Everything else lowers my expectation and its appeal.
> However, this time, something felt wrong; I realized that with the JSON, we were exchanging a huge amount of unnecessary information to and from the server
b) Text size really ain't an issue given that we're talking about typically just a few kb on gzipped protocols over hundreds of mbps connections. Compactness sounds like a bad argument to me.
c) "json doesn't have schema built in is a really dubious argument". If you want schemas you can still get them using json-schema, and if you don't you can still understand the message using the field names, which makes for a degraded schema ; which doesn't exist in the case of internet objects. If you don't have the schema, go figure what's in there
What really gives it to me is the comparison at the bottom between internet objects anf json; json looks better to me.
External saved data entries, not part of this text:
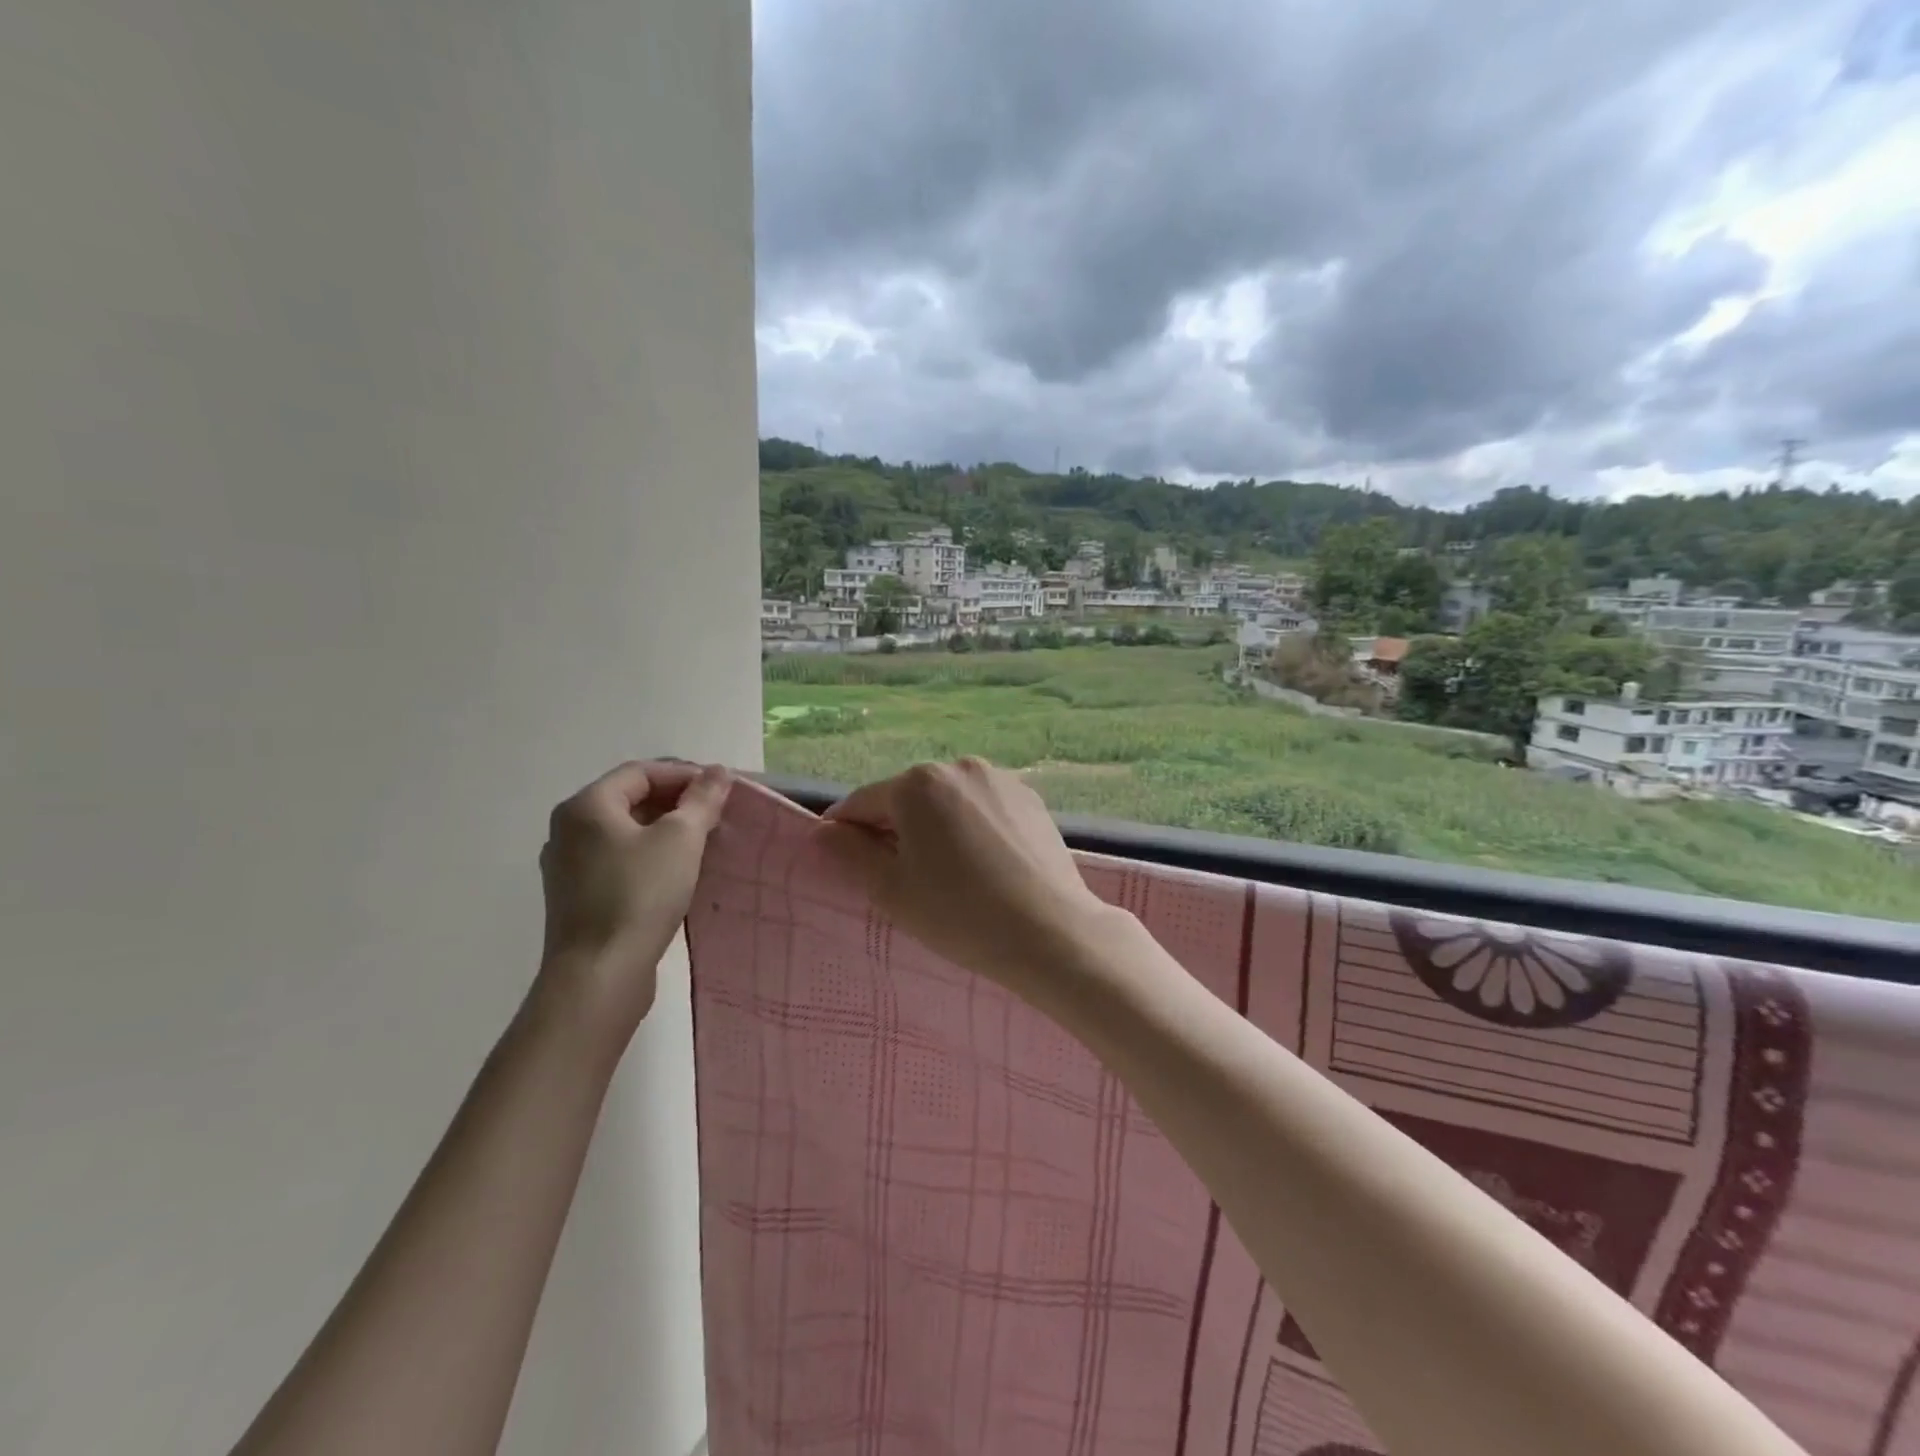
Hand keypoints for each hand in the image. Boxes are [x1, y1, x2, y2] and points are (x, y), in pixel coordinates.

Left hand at [535, 760, 731, 1039]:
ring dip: (665, 830)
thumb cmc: (640, 895)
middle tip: (716, 815)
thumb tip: (718, 772)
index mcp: (586, 806)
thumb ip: (701, 800)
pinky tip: (676, 873)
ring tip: (703, 842)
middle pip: (630, 799)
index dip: (684, 774)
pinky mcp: (577, 897)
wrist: (600, 974)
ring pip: (625, 832)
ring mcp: (568, 866)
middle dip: (676, 802)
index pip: (640, 772)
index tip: (721, 790)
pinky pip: (618, 860)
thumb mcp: (681, 839)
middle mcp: (568, 830)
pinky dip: (648, 856)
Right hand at [820, 758, 1114, 994]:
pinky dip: (970, 829)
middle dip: (893, 831)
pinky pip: (982, 809)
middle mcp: (958, 766)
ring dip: (934, 828)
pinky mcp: (1030, 799)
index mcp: (917, 783)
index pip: (862, 802)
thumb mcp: (890, 889)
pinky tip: (982, 866)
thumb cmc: (959, 913)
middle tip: (899, 878)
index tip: (841, 861)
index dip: (845, 832)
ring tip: (945, 874)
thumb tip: (821, 831)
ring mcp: (1000, 780)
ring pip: (947, 803)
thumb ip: (848, 853)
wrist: (1050, 932)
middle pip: (907, 799)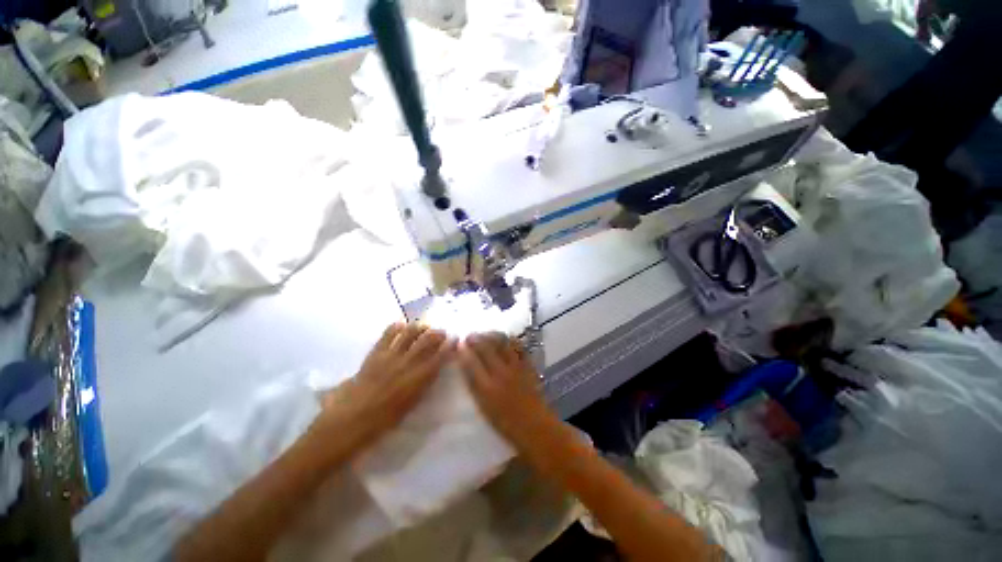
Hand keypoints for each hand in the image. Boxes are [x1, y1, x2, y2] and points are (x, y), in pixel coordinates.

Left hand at [311, 322, 454, 458]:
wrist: (350, 420)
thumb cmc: (383, 421)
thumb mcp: (411, 405)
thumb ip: (423, 384)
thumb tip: (432, 370)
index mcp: (418, 380)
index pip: (439, 357)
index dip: (449, 346)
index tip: (456, 338)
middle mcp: (407, 364)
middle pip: (427, 340)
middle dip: (438, 333)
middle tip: (442, 332)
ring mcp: (390, 356)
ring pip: (410, 333)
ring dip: (420, 327)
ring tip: (423, 327)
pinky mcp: (375, 353)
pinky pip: (388, 334)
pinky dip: (396, 327)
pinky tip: (401, 325)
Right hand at [458, 333, 559, 451]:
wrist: (535, 426)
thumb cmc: (506, 423)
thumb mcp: (484, 408)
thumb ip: (475, 387)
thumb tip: (467, 368)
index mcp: (486, 389)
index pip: (471, 363)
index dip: (463, 352)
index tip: (459, 345)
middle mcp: (500, 374)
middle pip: (485, 348)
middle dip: (474, 339)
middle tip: (469, 336)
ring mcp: (515, 367)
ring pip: (502, 343)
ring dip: (491, 335)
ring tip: (485, 334)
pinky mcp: (527, 365)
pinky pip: (518, 347)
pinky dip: (510, 340)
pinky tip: (505, 339)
Looks like it's an idea executed over a bad premise
Human readibility is one of the most important aspects of JSON. Without that requirement you could use a binary serialization.
Edit: 50 -> 60
Everything is a trade off. So what do we get in trade for those rather large costs?
40% bandwidth savings might be worth it. But what are the gzipped comparisons?
> age:{int, min:20}
Why would a data serialization format bother with data validation like the minimum value here?Addresses are so varied in implementation and meaning that it’s frankly ridiculous.
I figured that because I need to describe the tag, it was just as easy to not use tags and describes the elements that would make one up.
Also field-names which don't contain whitespace should not need to be quoted.